A difference between now and then is that we’ve all magically (or mistakenly) have been given an audience. When a nightmare comes to life it’s tough to communicate, so lets choose our words wisely. Lets cut the clichés. Yeah, we’re all sad, we’re all pissed, and trust me, at least my faith in humanity has been waning for many years and we do absolutely know that sports don’t matter as much as it seems at times. It still matters though. It does have a place in our society especially in times of tragedy. Instead of telling you it doesn’t matter right now and reiterating the same blurb you will read a hundred times by a hundred amateur and professional writers, I’m going to say sports definitely does matter today and I hope it matters even more in Boston.

I’m not expecting any of those Red Sox fans who attended the tradition sprung Patriots’ Day matinée to care that Ryan Dempster pitched 10 strikeouts in a 3-2 win over Tampa Bay. I’m expecting them to be concerned, mournful and even paralyzed in total shock. I can expect what they’re feeling but I still couldn’t imagine being in such a horrible environment. I can imagine that tomorrow, some addled “Sawks” fan is going to pick his head up and say to his buddy, “Damn, this rotation has been unstoppable. I can’t wait ’til (Clay) Buchholz gets back on the mound and DOMINAAAAATES again!!!” then they’ll fist-pound and feel a bit better. That’s who Boston sports fans are; passionate, insufferable, loud and obsessed. Frankly, I’ve always been envious of their scene. Boston sports fans don’t let a home game become a simple Daiquiri filled social outing. There is not one franchise in that city that does not carry the weight of its people on a given night.

■ Problems:
[1] Please output the section of the passage on Boston sports fans starting at "A difference between" and ending at "more in Boston.".
[2] According to the passage on Boston sports fans, which team did the Red Sox beat in the game where Ryan Dempster had 10 strikeouts, and what was the score?

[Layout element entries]
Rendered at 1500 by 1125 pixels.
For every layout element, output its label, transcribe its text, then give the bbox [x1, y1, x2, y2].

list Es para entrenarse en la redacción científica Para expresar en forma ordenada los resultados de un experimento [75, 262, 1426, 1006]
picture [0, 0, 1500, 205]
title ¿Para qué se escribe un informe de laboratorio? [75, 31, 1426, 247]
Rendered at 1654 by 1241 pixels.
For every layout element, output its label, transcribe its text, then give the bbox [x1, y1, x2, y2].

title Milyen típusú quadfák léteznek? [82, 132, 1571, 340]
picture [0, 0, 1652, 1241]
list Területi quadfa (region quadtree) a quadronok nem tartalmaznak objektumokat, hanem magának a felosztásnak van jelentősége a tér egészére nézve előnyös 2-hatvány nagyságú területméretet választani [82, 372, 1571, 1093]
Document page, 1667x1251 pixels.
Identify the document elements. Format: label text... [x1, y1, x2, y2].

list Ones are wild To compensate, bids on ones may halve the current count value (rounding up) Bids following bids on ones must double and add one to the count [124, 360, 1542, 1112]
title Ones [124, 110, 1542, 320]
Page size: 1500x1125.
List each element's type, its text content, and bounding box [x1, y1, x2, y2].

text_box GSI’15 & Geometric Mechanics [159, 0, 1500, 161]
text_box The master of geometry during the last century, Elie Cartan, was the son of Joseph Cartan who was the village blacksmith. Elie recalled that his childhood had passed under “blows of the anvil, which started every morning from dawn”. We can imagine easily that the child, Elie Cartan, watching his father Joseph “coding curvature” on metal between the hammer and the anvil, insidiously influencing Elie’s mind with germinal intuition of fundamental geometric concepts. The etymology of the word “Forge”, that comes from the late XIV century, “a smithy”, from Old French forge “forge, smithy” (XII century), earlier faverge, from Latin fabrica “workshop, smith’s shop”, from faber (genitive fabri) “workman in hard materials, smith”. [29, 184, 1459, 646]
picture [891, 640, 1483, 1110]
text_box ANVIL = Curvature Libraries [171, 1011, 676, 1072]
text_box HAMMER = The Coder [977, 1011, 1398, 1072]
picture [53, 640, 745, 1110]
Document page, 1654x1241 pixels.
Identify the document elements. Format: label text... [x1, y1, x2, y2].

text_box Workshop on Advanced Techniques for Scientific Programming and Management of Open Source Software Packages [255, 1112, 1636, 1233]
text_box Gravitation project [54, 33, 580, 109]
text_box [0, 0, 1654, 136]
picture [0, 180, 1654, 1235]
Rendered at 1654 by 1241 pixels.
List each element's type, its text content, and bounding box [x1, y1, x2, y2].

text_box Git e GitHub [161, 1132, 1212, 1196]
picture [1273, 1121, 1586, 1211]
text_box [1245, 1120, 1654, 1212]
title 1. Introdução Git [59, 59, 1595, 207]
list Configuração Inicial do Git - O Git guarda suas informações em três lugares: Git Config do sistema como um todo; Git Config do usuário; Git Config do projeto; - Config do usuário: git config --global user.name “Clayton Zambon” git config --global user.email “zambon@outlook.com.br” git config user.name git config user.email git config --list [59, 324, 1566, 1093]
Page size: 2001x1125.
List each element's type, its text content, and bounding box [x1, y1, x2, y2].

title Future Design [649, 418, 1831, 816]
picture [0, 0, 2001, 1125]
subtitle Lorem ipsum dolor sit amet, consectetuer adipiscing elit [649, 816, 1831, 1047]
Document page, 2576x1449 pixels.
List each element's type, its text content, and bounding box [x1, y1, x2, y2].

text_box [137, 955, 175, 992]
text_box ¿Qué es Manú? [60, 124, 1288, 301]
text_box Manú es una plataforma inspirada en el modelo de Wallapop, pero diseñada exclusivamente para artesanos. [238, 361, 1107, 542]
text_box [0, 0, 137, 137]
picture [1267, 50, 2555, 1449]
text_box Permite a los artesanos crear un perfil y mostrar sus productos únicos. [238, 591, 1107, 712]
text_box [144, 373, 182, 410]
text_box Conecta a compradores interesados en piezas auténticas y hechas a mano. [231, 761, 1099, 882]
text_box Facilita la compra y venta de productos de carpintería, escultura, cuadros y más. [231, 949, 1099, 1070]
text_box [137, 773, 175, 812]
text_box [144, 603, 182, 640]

■ Expected outputs:
[1]
A difference between now and then is that we’ve all magically (or mistakenly) have been given an audience. When a nightmare comes to life it’s tough to communicate, so lets choose our words wisely. Lets cut the clichés. Yeah, we’re all sad, we’re all pissed, and trust me, at least my faith in humanity has been waning for many years and we do absolutely know that sports don’t matter as much as it seems at times. It still matters though. It does have a place in our society especially in times of tragedy. Instead of telling you it doesn’t matter right now and reiterating the same blurb you will read a hundred times by a hundred amateur and professional writers, I’m going to say sports definitely does matter today and I hope it matters even more in Boston.

[2] Tampa Bay, 3-2.